Tuesday, November 6, 2018

Secondary fundraising - Rights issue (The tale of Keppel KBS USD Reit)

REITs are one of the favorite tools of investors, they give predictable dividends, easy to understand and generally have the nature of democratizing ownership of an otherwise very illiquid asset such as a shopping mall or malls.

Unfortunately REITs also have a strategy to grow its dividend and opportunity sets are limited due to only 10% of capital retained and a 45% gearing cap set by the regulator.

As such, to acquire new assets. A company needs to raise funds either by debt, equity or a mix of both (e.g. perpetuals).

In recent days, there were many destructive deals of the sort
1. OUE Commercial REIT
2. Kep KBS Reit
3. Cromwell Reit (not looking at this deal yet)

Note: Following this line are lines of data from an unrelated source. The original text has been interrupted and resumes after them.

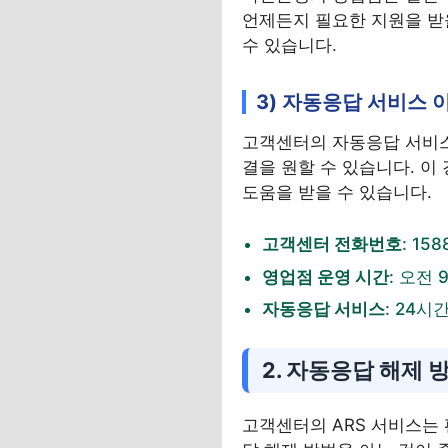
언제든지 필요한 지원을 받을
수 있습니다.
3) 자동응답 서비스 
고객센터의 자동응답 서비스
결을 원할 수 있습니다. 이 
도움을 받을 수 있습니다.
고객센터 전화번호
: 15
영업점 운영 시간
: 오전 
자동응답 서비스
: 24시
2. 자동응답 해제 
고객센터의 ARS 서비스는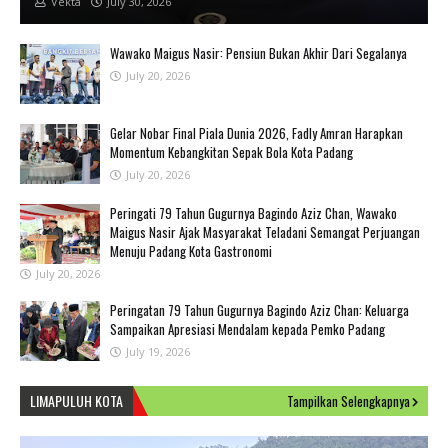
Vekta
July 30, 2026
Wawako Maigus Nasir: Pensiun Bukan Akhir Dari Segalanya
July 20, 2026
Gelar Nobar Final Piala Dunia 2026, Fadly Amran Harapkan
Momentum Kebangkitan Sepak Bola Kota Padang
July 20, 2026
Peringati 79 Tahun Gugurnya Bagindo Aziz Chan, Wawako
Maigus Nasir Ajak Masyarakat Teladani Semangat Perjuangan
Menuju Padang Kota Gastronomi
July 20, 2026
Peringatan 79 Tahun Gugurnya Bagindo Aziz Chan: Keluarga
Sampaikan Apresiasi Mendalam kepada Pemko Padang
July 19, 2026
LIMAPULUH KOTA
Tampilkan Selengkapnya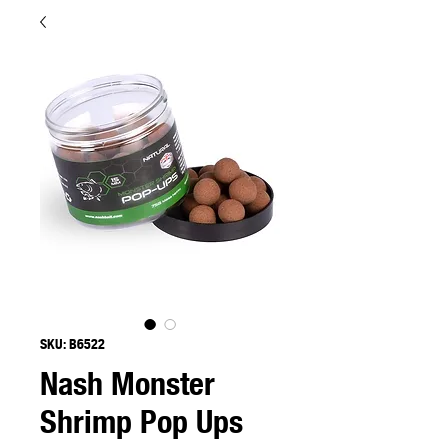
SKU: B6522
Nash Monster
Shrimp Pop Ups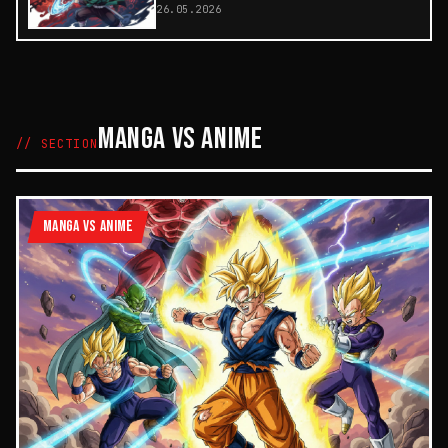
26.05.2026
MANGA VS ANIME
// SECTION
MANGA VS ANIME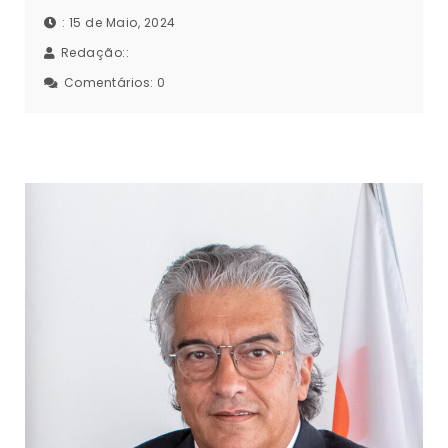
: 15 de Maio, 2024
Redação::
Comentários:
0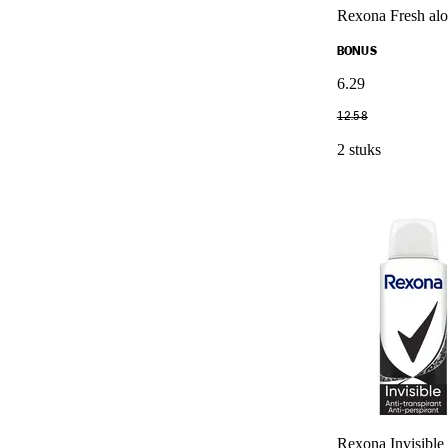
Rexona Fresh aloe
BONUS
6
.
29
12
.
58
2 stuks
Rexona Invisible 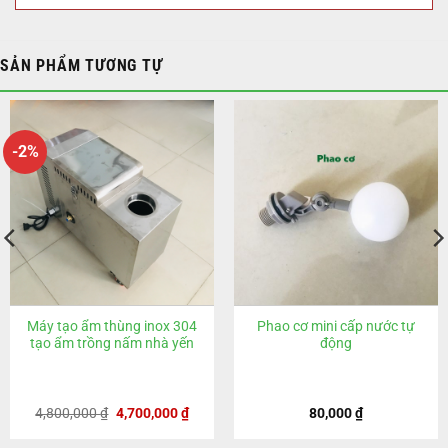
SẢN PHẨM TƯƠNG TỰ
-2%
Máy tạo ẩm thùng inox 304
Phao cơ mini cấp nước tự
tạo ẩm trồng nấm nhà yến
động
Giá
Giá
4,800,000
₫
4,700,000
₫
80,000
₫
gốc
hiện
là:
tại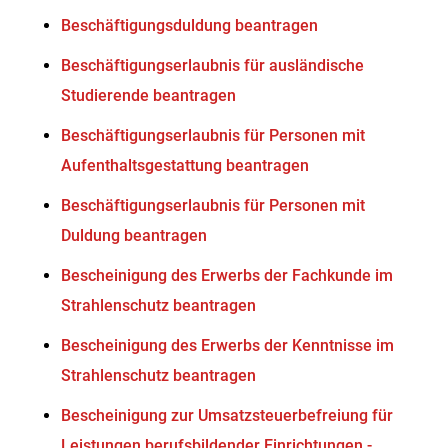
Beschäftigungsduldung beantragen
Beschäftigungserlaubnis für ausländische
Studierende beantragen
Beschäftigungserlaubnis für Personen mit
Aufenthaltsgestattung beantragen
Beschäftigungserlaubnis für Personen mit
Duldung beantragen
Bescheinigung des Erwerbs der Fachkunde im
Strahlenschutz beantragen
Bescheinigung des Erwerbs der Kenntnisse im
Strahlenschutz beantragen
Bescheinigung zur Umsatzsteuerbefreiung für
Leistungen berufsbildender Einrichtungen -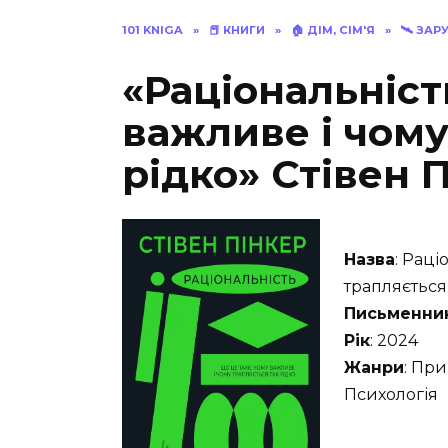
101 KNIGA
»
📕 КНИГИ
»
🏠 ДІМ, СІМ'Я
»
🛰 ЗАР
«Раціональніст
важливе і чому
рідко» Стівен 
Назва
: Раці
трапляється
Письменни
Рік
: 2024
Жанри
: При
Психологія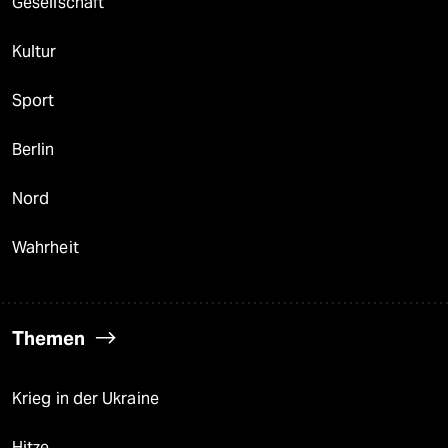
Gesellschaft
Kultur
Sport
Berlin
Nord
Wahrheit
Themen
Krieg in der Ukraine
Hitze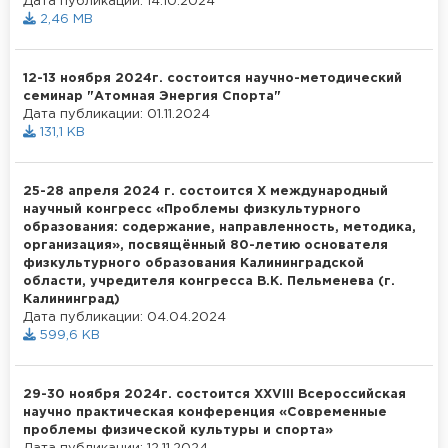
Дата публикации: 14.10.2024
2,46 MB
12-13 ноября 2024г. состоится научно-методический
семинар "Атомная Энергия Спорта"
Дата публикации: 01.11.2024
131,1 KB
25-28 апреля 2024 г. состоится X международный
научный конгресс «Проблемы физкультурного
образования: содержание, направленность, методика,
организация», посвящённый 80-летию основателя
физкультурного образования Калининградской
области, учредителя конгресса В.К. Пельменева (г.
Калининград)
Дата публикации: 04.04.2024
599,6 KB
29-30 ноября 2024г. состоится ХXVIII Всероссийская
научно практическая конференция «Современные
проблемы физической культуры и спорта»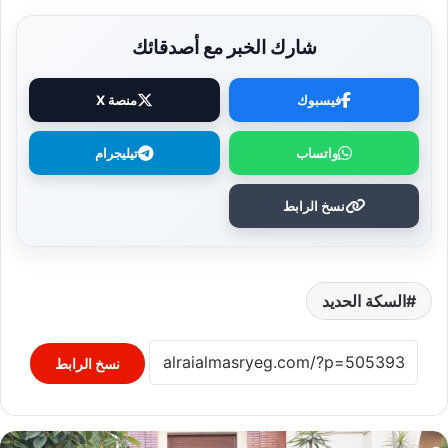
شارك الخبر مع أصدقائك
فيسبوك
منصة X
واتساب
تيليجرام
نسخ الرابط
السكة الحديد
نسخ الرابط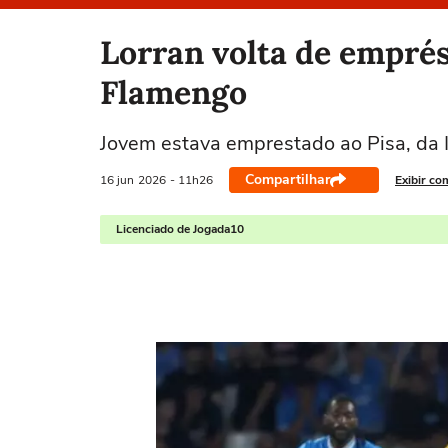
Selecione o time para ver as notícias
Lorran volta de emprés
Flamengo
Jovem estava emprestado ao Pisa, da It
Compartilhar
16 jun
2026
- 11h26
Exibir co
Licenciado de Jogada10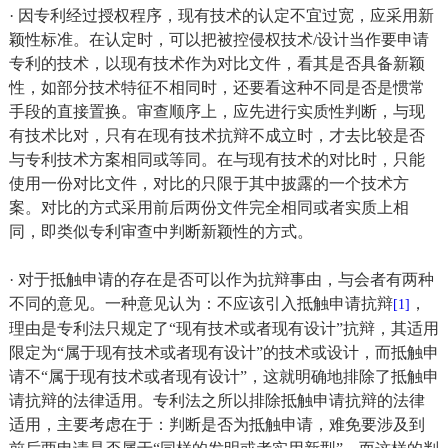
· 因专利经过授权程序，现有技术的认定不宜过宽，应采用新
颖性标准。在认定时，可以把被控侵权技术/设计当作要申请
专利的技术，以现有技术作为对比文件，看其是否具备新颖
性，如部分技术特征不相同时，还要看这种不同是否是惯常
手段的直接置换。审查顺序上，应先进行实质性判断，与现
有技术比对，只有在现有技术抗辩不成立时，才去比较是否
与专利技术方案相同或等同。在与现有技术的对比时，只能
使用一份对比文件，对比的只限于其中披露的一个技术方
案。对比的方式采用前后两份文件完全相同或者实质上相
同，即类似专利审查中判断新颖性的方式。
· 对于抵触申请的存在是否可以作为抗辩事由，与会者有两种
不同的意见。一种意见认为：不应该引入抵触申请抗辩
，
[1]
理由是专利法只规定了“现有技术或者现有设计”抗辩，其适用
限定为“属于现有技术或者现有设计”的技术或设计，而抵触申
请不“属于现有技术或者现有设计”，这就明确地排除了抵触申
请抗辩的法律适用。专利法之所以排除抵触申请抗辩的法律
适用，主要考虑在于：判断是否为抵触申请，难免要涉及到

OUE Commercial REIT generally dragged its share price all the way down from the mid 60s to just 10 bps above its right issue price. You may also look at the NAV and DPU dilutive damage that the corporate action taken on its price - https://risknreturns.com/2018/09/15/oue-commercial-reit-rights-issue-a-case-study-of-value-destruction/

Kep KBS Reit represented the quickest destruction of value for its early adopters at USD 0.88 per share. Today it trades at USD 0.54. Taking into account its 3.82cents distribution, this represented a lost of 43% for the existing shareholders assuming they do not subscribe for their rights and do not sell it either.

Personally I was interested in USA assets because they are direct proxies to a growing economy and the resurgent economic power. But being very aware of the ground zero nature of rising interest rates. One needs to be very careful on this matter.

I did my calculations, and I do believe a lot of value is starting to emerge.




Pros:
1. Attractive yield at 10.355% compared with fund Nareit 3.32% yield, Manulife reit 7.89%
2. Macro trend of improving USA economy will bode well for assets
3. Semi-protected from aspects of trade war due to locality
Risks:
1. Manager may be impatient to offload other assets (another acquisition worth 10% of AUM is being looked at)
2. Large exposure to rising interest rates (3.47% effective IR. Increase is mitigated by 75% swop floating for fixed. Aggregate leverage relatively low at 33.3%) 
3. Large number of tenants (400+) could make it more challenging to manage. Also Tenant quality may not be too certain (not entirely well known names apart from Occulus)
4. Possible revision to USA Tax policy could result in 30% reduction in dividends received

Conclusion
It would be interesting to be able to get the shares as close to USD 0.50. And this taking into account the worse case scenario of 30% dividend reduction (result of dividend withholding tax) and 5% effective interest rate (additional 5.385m of interest expenses). We would get a DPU of 3.452 cents and this gives about 6.9% on USD0.50. If interest rate remains the same, we would get 7.8% yield even with the 30% dividend reduction

- Not too bad a deal if the max downside is 7% yield while the upside is up till 11.2% yield.
- Margin of safety appears to be pretty thick if we are income investors.
- Likely company is under-priced due to rights issue, size of REIT and lack of understanding by investors.


Certainly private placement (issuance to institutional) or usage of perpetuals (hybrid instruments that receive regular dividends) bodes well for shareholders. It is quicker, cleaner and the discount doesn't kill the share price. Unfortunately it is often not an option for small cap REITs.